Consigne a
Relevez tous les thèmes que le texte sur Hasanaginica dit abordés par la ballade.

Texte extrait
= = = = =

Hasanaginica
| Hasanaginica Asanaginica | |
| Chanson triste de la noble épouse de Hasan-aga, la première publication de la ballade en 1774 par Alberto Fortis dans son ouvrage Viaggio in Dalmazia | |
| Lieu | Imotski, Pachalik de Bosnie, Empire ottoman |
|---|---|
| But | Chant de deuil |
Hasanaginica est une ballade populaire bosniaque du XVIIIe siècle, considérée comme l’un des chefs-d’œuvre de la tradition orale des Balkans[1]. Composée à l’origine en dialecte štokavien, elle relate l’histoire tragique d’une femme répudiée par son mari, Hasan-aga, parce qu’elle ne lui a pas rendu visite alors qu’il était blessé. L'œuvre se distingue par sa forte charge émotionnelle et aborde des thèmes profonds tels que l’honneur, l’amour, les normes patriarcales, la douleur de l’abandon et la pression sociale exercée sur les femmes.
Origine et transmission
La ballade aurait été composée entre 1646 et 1670, dans la région de l’actuelle Herzégovine, à une époque où la Bosnie-Herzégovine constituait le pachalik de Bosnie au sein de l’Empire ottoman. Transmise oralement de génération en génération, elle s’est imposée comme un pilier de la tradition populaire avant d’être consignée par écrit pour la première fois en 1774 par l’écrivain, voyageur et ethnographe italien Alberto Fortis, dans son ouvrage Viaggio in Dalmazia. Il la présente comme une « ballade morlaque », les « Morlaques » désignant alors la population de cette région des Balkans que Fortis associe à des locuteurs de l’illyrien. Il mentionne également une langue qu’il appelle « bosnien », parlée par les Morlaques de l’intérieur, par opposition à « l’illyrien », utilisé sur la côte, ce qui confirme le lien entre cette ballade et la tradition littéraire orale bosniaque[2].
Cette publication attire rapidement l’attention des milieux littéraires européens. La ballade est traduite dans de nombreuses langues et reprise par des auteurs majeurs tels que Johann Wolfgang von Goethe (1775), Walter Scott (1798) ou encore Alexandre Pouchkine (1835), qui en proposent des traductions ou adaptations, contribuant à sa renommée au-delà des Balkans.

= = = = =

Consigne b
Présentez en liste numérotée les lignes des enregistrements allant du début des enregistrements jusqu'à la ligne contenant "state / province: North Carolina", ces deux bornes comprises, en omettant les lignes vides.

= = = = =

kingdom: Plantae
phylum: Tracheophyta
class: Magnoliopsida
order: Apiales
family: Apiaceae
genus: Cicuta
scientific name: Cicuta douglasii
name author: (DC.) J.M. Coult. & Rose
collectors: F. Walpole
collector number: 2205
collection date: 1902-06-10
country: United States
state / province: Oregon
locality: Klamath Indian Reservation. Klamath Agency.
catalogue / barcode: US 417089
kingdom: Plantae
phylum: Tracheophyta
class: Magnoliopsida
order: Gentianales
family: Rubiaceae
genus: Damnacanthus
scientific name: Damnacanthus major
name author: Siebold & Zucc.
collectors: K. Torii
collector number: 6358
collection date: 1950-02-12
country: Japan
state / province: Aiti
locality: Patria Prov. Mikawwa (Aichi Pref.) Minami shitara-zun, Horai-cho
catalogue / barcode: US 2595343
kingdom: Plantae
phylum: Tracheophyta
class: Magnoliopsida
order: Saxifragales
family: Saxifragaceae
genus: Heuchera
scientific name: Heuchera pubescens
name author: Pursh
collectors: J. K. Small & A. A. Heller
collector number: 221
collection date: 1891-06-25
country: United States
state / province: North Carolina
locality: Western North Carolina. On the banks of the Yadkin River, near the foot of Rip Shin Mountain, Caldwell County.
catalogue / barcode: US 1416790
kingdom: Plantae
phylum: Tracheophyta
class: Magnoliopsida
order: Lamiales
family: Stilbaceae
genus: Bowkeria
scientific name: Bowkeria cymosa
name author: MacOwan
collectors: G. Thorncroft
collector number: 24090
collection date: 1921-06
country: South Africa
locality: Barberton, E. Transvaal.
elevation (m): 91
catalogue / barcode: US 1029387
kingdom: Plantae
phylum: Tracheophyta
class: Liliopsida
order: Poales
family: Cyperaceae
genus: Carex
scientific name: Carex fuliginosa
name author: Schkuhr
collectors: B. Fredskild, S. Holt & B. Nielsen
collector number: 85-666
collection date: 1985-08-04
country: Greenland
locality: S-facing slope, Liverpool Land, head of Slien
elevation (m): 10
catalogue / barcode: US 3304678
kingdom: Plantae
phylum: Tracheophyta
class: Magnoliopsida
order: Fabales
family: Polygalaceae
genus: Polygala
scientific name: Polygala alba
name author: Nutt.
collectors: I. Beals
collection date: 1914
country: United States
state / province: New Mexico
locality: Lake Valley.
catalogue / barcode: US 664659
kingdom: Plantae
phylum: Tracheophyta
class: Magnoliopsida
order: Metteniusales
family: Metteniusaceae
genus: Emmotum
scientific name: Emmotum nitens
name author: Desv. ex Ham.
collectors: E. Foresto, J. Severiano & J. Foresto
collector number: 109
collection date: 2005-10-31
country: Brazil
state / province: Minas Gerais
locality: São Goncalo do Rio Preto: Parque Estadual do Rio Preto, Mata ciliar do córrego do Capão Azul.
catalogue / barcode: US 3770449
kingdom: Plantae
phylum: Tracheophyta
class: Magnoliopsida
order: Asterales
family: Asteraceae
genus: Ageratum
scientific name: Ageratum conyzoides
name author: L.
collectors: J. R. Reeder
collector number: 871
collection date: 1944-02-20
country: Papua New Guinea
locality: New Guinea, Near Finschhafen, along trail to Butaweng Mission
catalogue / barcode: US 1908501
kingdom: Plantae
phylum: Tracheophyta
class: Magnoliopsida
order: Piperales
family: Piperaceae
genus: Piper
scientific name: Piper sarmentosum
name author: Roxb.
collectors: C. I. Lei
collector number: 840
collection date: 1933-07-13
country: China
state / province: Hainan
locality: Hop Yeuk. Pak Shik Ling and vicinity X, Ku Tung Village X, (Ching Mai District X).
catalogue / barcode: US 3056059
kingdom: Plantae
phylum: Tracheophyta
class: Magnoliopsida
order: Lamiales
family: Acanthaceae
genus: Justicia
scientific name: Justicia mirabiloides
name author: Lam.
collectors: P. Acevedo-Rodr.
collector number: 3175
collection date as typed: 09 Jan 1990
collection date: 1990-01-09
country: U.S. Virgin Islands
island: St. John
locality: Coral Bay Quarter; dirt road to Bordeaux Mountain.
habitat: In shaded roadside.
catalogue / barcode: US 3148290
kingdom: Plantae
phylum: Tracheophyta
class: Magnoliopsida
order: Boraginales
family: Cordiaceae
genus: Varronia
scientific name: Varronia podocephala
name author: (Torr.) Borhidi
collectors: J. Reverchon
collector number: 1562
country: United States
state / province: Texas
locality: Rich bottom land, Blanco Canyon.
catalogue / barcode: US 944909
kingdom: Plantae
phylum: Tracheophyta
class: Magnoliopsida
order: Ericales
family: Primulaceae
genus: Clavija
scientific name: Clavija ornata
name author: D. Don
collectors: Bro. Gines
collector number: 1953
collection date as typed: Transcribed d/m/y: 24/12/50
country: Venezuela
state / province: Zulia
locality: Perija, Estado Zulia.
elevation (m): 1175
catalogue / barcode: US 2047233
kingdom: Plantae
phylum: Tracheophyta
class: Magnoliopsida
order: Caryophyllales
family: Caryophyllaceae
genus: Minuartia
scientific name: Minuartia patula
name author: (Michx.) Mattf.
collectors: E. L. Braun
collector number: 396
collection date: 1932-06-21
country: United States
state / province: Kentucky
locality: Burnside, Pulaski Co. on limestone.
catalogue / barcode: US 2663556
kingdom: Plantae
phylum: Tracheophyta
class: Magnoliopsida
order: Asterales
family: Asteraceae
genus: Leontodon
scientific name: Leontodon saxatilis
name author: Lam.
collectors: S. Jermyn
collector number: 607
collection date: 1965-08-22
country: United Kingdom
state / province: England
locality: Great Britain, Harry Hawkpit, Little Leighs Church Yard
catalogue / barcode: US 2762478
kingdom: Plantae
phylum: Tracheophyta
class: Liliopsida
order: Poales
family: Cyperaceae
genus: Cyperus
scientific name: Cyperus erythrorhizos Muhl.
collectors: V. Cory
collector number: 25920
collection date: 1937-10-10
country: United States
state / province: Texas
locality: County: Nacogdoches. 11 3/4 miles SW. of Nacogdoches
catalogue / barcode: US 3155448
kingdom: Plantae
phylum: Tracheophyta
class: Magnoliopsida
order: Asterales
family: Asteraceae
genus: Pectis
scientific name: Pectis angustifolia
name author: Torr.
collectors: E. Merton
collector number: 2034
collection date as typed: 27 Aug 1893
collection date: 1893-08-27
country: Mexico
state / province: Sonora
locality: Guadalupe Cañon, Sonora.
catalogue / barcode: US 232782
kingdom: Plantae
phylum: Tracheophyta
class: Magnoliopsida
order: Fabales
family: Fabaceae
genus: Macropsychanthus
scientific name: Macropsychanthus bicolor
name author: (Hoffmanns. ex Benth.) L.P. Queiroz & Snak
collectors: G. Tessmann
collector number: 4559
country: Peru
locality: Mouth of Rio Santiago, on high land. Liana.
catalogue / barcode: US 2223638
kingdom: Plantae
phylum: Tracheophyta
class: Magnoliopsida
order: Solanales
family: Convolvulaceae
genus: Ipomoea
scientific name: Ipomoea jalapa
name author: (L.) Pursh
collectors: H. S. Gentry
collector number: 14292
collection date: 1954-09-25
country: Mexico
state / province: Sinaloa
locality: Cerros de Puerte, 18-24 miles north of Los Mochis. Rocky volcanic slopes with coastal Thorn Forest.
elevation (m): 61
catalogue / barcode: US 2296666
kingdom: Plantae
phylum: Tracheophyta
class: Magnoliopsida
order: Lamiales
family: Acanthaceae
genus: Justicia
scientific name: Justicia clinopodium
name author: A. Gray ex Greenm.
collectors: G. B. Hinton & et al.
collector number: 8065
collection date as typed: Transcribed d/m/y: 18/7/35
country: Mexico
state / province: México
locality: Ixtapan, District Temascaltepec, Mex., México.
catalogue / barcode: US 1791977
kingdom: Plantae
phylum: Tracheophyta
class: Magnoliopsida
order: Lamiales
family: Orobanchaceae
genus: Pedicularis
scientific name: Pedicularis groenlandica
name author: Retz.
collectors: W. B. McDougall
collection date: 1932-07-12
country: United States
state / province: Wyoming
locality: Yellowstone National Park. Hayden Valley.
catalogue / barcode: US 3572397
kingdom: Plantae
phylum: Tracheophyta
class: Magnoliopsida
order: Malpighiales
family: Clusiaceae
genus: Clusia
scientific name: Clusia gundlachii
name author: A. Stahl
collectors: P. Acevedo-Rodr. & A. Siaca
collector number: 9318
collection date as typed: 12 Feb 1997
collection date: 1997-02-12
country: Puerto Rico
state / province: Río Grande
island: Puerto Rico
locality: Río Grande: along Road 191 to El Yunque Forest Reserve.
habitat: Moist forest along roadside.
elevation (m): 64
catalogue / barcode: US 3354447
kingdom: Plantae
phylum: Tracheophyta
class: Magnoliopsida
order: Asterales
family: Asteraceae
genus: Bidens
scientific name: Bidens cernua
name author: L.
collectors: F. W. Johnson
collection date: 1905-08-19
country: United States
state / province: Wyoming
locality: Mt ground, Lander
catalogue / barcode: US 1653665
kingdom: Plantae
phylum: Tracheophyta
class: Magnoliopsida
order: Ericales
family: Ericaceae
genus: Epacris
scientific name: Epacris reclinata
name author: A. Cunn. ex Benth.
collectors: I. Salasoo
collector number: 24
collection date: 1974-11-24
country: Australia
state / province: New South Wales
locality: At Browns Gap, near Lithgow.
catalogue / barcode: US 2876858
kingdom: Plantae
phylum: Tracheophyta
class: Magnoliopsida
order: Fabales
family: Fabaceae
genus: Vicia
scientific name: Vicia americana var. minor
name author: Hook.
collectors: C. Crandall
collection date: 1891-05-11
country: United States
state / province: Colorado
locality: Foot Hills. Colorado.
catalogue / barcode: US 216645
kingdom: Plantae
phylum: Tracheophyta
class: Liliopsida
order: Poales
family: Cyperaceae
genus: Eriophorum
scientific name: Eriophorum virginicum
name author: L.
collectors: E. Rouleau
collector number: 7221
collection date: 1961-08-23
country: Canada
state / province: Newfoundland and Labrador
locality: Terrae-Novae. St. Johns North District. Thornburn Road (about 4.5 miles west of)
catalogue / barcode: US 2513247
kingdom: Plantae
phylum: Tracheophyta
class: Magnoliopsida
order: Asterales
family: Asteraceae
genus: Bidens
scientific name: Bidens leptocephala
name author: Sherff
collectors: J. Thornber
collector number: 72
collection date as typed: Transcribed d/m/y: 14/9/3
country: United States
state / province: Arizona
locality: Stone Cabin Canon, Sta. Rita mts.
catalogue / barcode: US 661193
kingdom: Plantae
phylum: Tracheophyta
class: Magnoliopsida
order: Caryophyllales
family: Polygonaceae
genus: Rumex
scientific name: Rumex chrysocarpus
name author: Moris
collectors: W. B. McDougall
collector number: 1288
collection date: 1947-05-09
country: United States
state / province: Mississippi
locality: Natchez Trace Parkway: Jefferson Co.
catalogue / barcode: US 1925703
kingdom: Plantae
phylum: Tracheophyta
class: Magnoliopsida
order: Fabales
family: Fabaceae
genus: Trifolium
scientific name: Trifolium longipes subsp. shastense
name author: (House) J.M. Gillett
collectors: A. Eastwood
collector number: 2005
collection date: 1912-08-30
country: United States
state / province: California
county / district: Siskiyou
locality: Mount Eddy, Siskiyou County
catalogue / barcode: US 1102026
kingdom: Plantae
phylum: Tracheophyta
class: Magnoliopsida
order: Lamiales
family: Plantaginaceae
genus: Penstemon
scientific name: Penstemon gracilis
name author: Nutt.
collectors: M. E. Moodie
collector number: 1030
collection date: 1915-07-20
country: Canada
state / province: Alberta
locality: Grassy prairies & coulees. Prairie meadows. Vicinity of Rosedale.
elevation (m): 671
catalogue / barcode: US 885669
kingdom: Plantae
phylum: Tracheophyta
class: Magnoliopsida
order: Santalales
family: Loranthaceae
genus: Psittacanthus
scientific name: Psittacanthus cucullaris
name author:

= = = = =

Corrigé complet a
- l'honneur
- l'amour
- les normes patriarcales
- la douleur de l'abandon
- la pression sociale exercée sur les femmes

Corrigé complet b
1. kingdom: Plantae
2. phylum: Tracheophyta
3. class: Magnoliopsida
4. order: Apiales
5. family: Apiaceae
6. genus: Cicuta
7. scientific name: Cicuta douglasii
8. name author: (DC.) J.M. Coult. & Rose
9. collectors: F. Walpole
10. collector number: 2205
11. collection date: 1902-06-10
12. country: United States
13. state / province: Oregon
14. locality: Klamath Indian Reservation. Klamath Agency.
15. catalogue / barcode: US 417089
16. kingdom: Plantae
17. phylum: Tracheophyta
18. class: Magnoliopsida
19. order: Gentianales
20. family: Rubiaceae
21. genus: Damnacanthus
22. scientific name: Damnacanthus major
23. name author: Siebold & Zucc.
24. collectors: K. Torii
25. collector number: 6358
26. collection date: 1950-02-12
27. country: Japan
28. state / province: Aiti
29. locality: Patria Prov. Mikawwa (Aichi Pref.) Minami shitara-zun, Horai-cho
30. catalogue / barcode: US 2595343
31. kingdom: Plantae
32. phylum: Tracheophyta
33. class: Magnoliopsida
34. order: Saxifragales
35. family: Saxifragaceae
36. genus: Heuchera
37. scientific name: Heuchera pubescens
38. name author: Pursh
39. collectors: J. K. Small & A. A. Heller
40. collector number: 221
41. collection date: 1891-06-25
42. country: United States
43. state / province: North Carolina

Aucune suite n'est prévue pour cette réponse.